Work to do: Return the full passage on the Readymades word for word.

The Readymades are a series of rocks altered with glazes made from industrially processed minerals.  The idea for this work came from a trip to Suntrana Canyon in Healy, home of the Usibelli Coal mine that powers a significant portion of interior Alaska with its black gold. The mining operations moved further up the valley, but the remnants of the original coal seam are visible as a black crumbling streak along the canyon walls. A layer of high-quality clay is deposited adjacent to the coal seam.  The mining operation once stockpiled this clay for local potters as it excavated the coal but the practice was terminated decades ago, like many things good and fun, for liability reasons. I had been told it was still possible to dig clay in the area, although no one could provide specifics. When I finally found the canyon, I was thrilled by its unique geologic beauty; polychrome layers of sediments that rival the Badlands in their spectrum.  As I tried to determine where exactly one could dig clay in this canyon, I noticed that the belts of broken red shale had the texture and weight of fired earthenware clay and I filled my backpack with them to test back in the studio. On closer inspection, these platelets revealed the imprints of ancient plants and I became thrilled at the prospect of having found naturally prefabricated ceramics from an ancient epoch, sintered by the pressure of the earth or a burn of the adjacent coal seam, delivered to the surface and made accessible by the modern practice of industrial coal extraction. I had always been told that rocks explode in the kiln, but these appeared so close to clay I had to try.

 

Back in the studio, I modified a heavily metallic low-fire glaze to test on this shale, hoping that the low thermal expansion of the recipe would help the glaze to “fit” the rocks without cracking or peeling off as it cooled.  It worked, and the Readymades were born. The term “readymades” of course refers to Marcel Duchamp’s industrial products (snow shovel, urinal, etc.) that he would sign and submit to society as objects of art, based on his nomination of them as such.  Taking a naturally occurring material from the ground and using it as a substrate for glaze might seem too much a departure from Duchamp’s original intentions to warrant copping the name, but I couldn’t help but think of them as readymade ceramics just waiting for a signature splash of glaze.  Over the next year I collected rocks nearly everywhere I collected clay, recognizing that they were ultimately the same material although the variation in their scale and progression along the homogenizing journey of erosion gave them uniquely different properties.  I continued to experiment with a variety of lowfire and midfire glazes on diverse types of rock with varied and often unpredictable results. The worst-case scenario I encountered were rocks in which a critical component of the matrix would burn off or become brittle in the kiln and the once-solid object would be reduced to a powdery pile. In other cases, certain rocks would melt and swell like biscuits in the oven, and in others the minerals would react to the glaze application with a lovely halo of color.

Dataset excerpt:
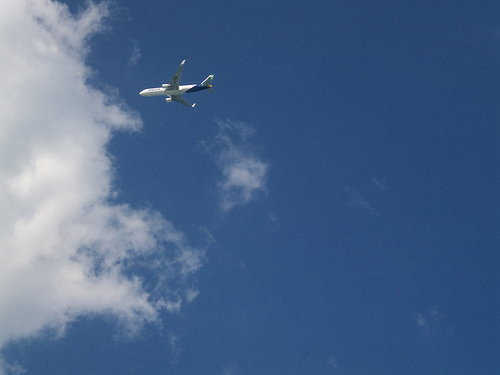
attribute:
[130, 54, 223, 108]
plane — flying, white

Solution to this task:
The Readymades are a series of rocks altered with glazes made from industrially processed minerals.  The idea for this work came from a trip to Suntrana Canyon in Healy, home of the Usibelli Coal mine that powers a significant portion of interior Alaska with its black gold. The mining operations moved further up the valley, but the remnants of the original coal seam are visible as a black crumbling streak along the canyon walls. A layer of high-quality clay is deposited adjacent to the coal seam.  The mining operation once stockpiled this clay for local potters as it excavated the coal but the practice was terminated decades ago, like many things good and fun, for liability reasons. I had been told it was still possible to dig clay in the area, although no one could provide specifics. When I finally found the canyon, I was thrilled by its unique geologic beauty; polychrome layers of sediments that rival the Badlands in their spectrum.  As I tried to determine where exactly one could dig clay in this canyon, I noticed that the belts of broken red shale had the texture and weight of fired earthenware clay and I filled my backpack with them to test back in the studio. On closer inspection, these platelets revealed the imprints of ancient plants and I became thrilled at the prospect of having found naturally prefabricated ceramics from an ancient epoch, sintered by the pressure of the earth or a burn of the adjacent coal seam, delivered to the surface and made accessible by the modern practice of industrial coal extraction. I had always been told that rocks explode in the kiln, but these appeared so close to clay I had to try.

 

Back in the studio, I modified a heavily metallic low-fire glaze to test on this shale, hoping that the low thermal expansion of the recipe would help the glaze to “fit” the rocks without cracking or peeling off as it cooled.  It worked, and the Readymades were born. The term “readymades” of course refers to Marcel Duchamp’s industrial products (snow shovel, urinal, etc.) that he would sign and submit to society as objects of art, based on his nomination of them as such.  Taking a naturally occurring material from the ground and using it as a substrate for glaze might seem too much a departure from Duchamp’s original intentions to warrant copping the name, but I couldn’t help but think of them as readymade ceramics just waiting for a signature splash of glaze.  Over the next year I collected rocks nearly everywhere I collected clay, recognizing that they were ultimately the same material although the variation in their scale and progression along the homogenizing journey of erosion gave them uniquely different properties.  I continued to experiment with a variety of lowfire and midfire glazes on diverse types of rock with varied and often unpredictable results. The worst-case scenario I encountered were rocks in which a critical component of the matrix would burn off or become brittle in the kiln and the once-solid object would be reduced to a powdery pile. In other cases, certain rocks would melt and swell like biscuits in the oven, and in others the minerals would react to the glaze application with a lovely halo of color.